HOME  ⁄  Ekonomi

Jakarta Tetapkan RPPLH sebagai Kompas Pembangunan Ekonomi dan Lingkungan untuk 30 Tahun

Oleh Aditya Yohan
SHARE   :

Jakarta Tetapkan RPPLH sebagai Kompas Pembangunan Ekonomi dan Lingkungan untuk 30 Tahun
Foto: (Sumber :Pengunjung berjalan di Hutan Kota Rorotan, Cilincing, Jakarta Utara, Rabu (1/7/2026). Pemprov DKI Jakarta terus berupaya mewujudkan pemenuhan target ruang terbuka hijau (RTH) sebesar 30 persen hingga tahun 2045 yang saat ini mencapai 3.703,56 hektare atau 5,59 persen, meningkat dibandingkan dari tahun 2024, yakni 3.446 hektare atau 5,3 persen. ANTARA FOTO/M Risyal Hidayat/agr (ANTARA FOTO/M RISYAL HIDAYAT).)

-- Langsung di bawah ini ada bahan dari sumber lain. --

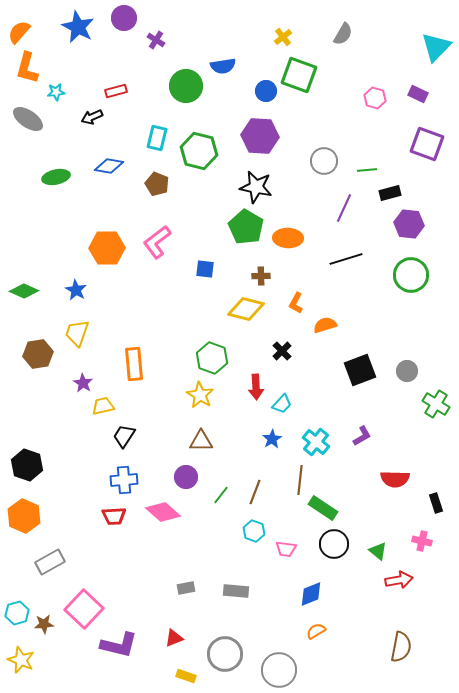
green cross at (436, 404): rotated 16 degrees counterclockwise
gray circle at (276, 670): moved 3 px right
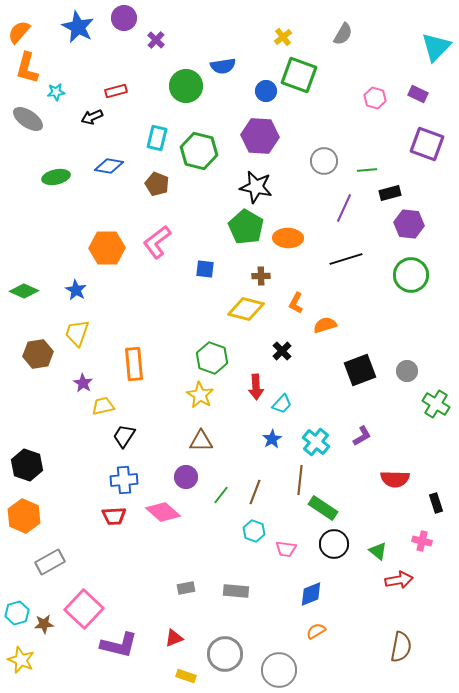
purple cross at (156, 40): rotated 12 degrees clockwise
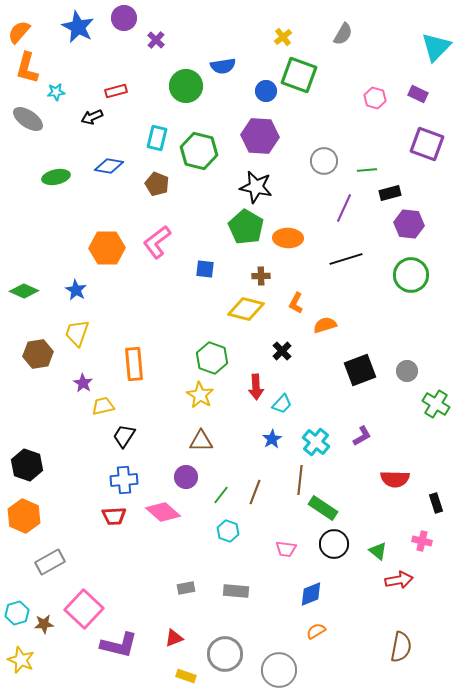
cyan hexagon at (254, 531): moved 26 px left
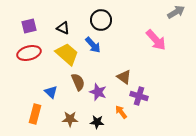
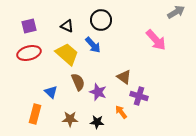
black triangle: moved 4 px right, 2 px up
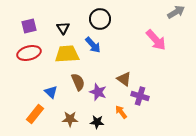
black circle: moved 1 px left, 1 px up
black triangle: moved 4 px left, 2 px down; rotated 32 degrees clockwise
yellow trapezoid: rotated 45 degrees counterclockwise
brown triangle: moved 2 px down
purple cross: moved 1 px right
orange rectangle: rotated 24 degrees clockwise
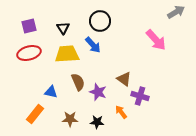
black circle: moved 2 px down
blue triangle: rotated 32 degrees counterclockwise
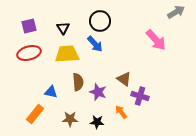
blue arrow: moved 2 px right, 1 px up
brown semicircle: rotated 18 degrees clockwise
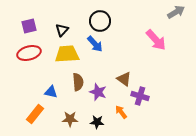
black triangle: moved 1 px left, 2 px down; rotated 16 degrees clockwise
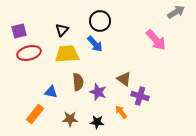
purple square: moved 10 px left, 5 px down
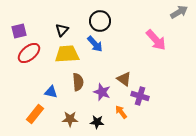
gray arrow: moved 3 px right
red ellipse: rotated 25 degrees counterclockwise
purple star: moved 4 px right
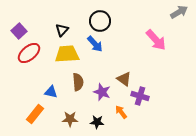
purple square: rotated 28 degrees counterclockwise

Pantau - Pemerintah Provinsi DKI Jakarta bersama DPRD DKI Jakarta menetapkan Peraturan Daerah tentang Rencana Perlindungan dan Pengelolaan Lingkungan Hidup (RPPLH) sebagai acuan pembangunan yang menyeimbangkan pertumbuhan ekonomi dan kelestarian lingkungan selama 30 tahun ke depan.

RPPLH disusun berdasarkan amanat Undang-Undang Nomor 32 Tahun 2009 tentang Perlindungan dan Pengelolaan Lingkungan Hidup yang mewajibkan kebijakan pembangunan daerah memperhitungkan daya dukung dan daya tampung lingkungan sejak tahap perencanaan.

Dokumen tersebut akan diintegrasikan ke dalam perencanaan pembangunan daerah, mulai dari rencana jangka panjang hingga kebijakan sektoral pada setiap organisasi perangkat daerah.

Kebijakan itu disiapkan untuk menghadapi berbagai tekanan lingkungan di Jakarta, mulai dari perubahan iklim, pencemaran udara dan air, keterbatasan sumber daya alam, hingga meningkatnya kebutuhan ruang perkotaan.

Lima Indikator Jadi Tolok Ukur

Setiap kebijakan pembangunan Pemprov DKI ke depan wajib merujuk RPPLH sebagai dasar pertimbangan lingkungan sehingga proyek infrastruktur, tata ruang, dan investasi mempertimbangkan daya dukung wilayah sejak tahap awal.

Jakarta menetapkan lima indikator utama untuk mengukur keberhasilan pelaksanaan RPPLH, yakni kualitas lingkungan, pengelolaan sampah, pengendalian emisi, perlindungan keanekaragaman hayati, dan ketersediaan ruang terbuka hijau.

Kelima indikator tersebut akan dipantau dan dievaluasi secara berkala untuk mengukur keselarasan antara pembangunan kota dan komitmen terhadap keberlanjutan lingkungan.

Hingga April 2026, ruang terbuka hijau (RTH) Jakarta tercatat seluas 3.703,56 hektare atau 5,59 persen dari keseluruhan wilayah.

Angka tersebut meningkat dibandingkan 2024 yang mencapai 3.446 hektare atau 5,3 persen, tetapi masih jauh dari target ideal 30 persen sebagaimana diamanatkan regulasi tata ruang nasional.

RPPLH Jadi Fondasi Kebijakan Lingkungan Jakarta

Penyusunan RPPLH merupakan kelanjutan proses yang dimulai melalui forum diskusi grup Badan Pembentukan Peraturan Daerah DPRD DKI Jakarta pada awal 2026.

Perda RPPLH selanjutnya menjadi fondasi bagi penyusunan sejumlah aturan turunan, termasuk regulasi khusus mengenai perubahan iklim.

Pelaksanaan kebijakan tersebut membutuhkan keterlibatan pemerintah, DPRD, dunia usaha, akademisi, dan masyarakat karena kondisi lingkungan Jakarta turut dipengaruhi aktivitas sektor swasta serta perilaku masyarakat.

DPRD DKI Jakarta juga menegaskan regulasi tersebut memperkuat perlindungan terhadap hak masyarakat untuk memperoleh lingkungan hidup yang baik dan sehat.

Dengan kerangka waktu tiga dekade, RPPLH menjadi rujukan bersama bagi kebijakan sektoral Pemprov DKI Jakarta agar pembangunan ekonomi dan perlindungan lingkungan direncanakan sebagai satu kesatuan.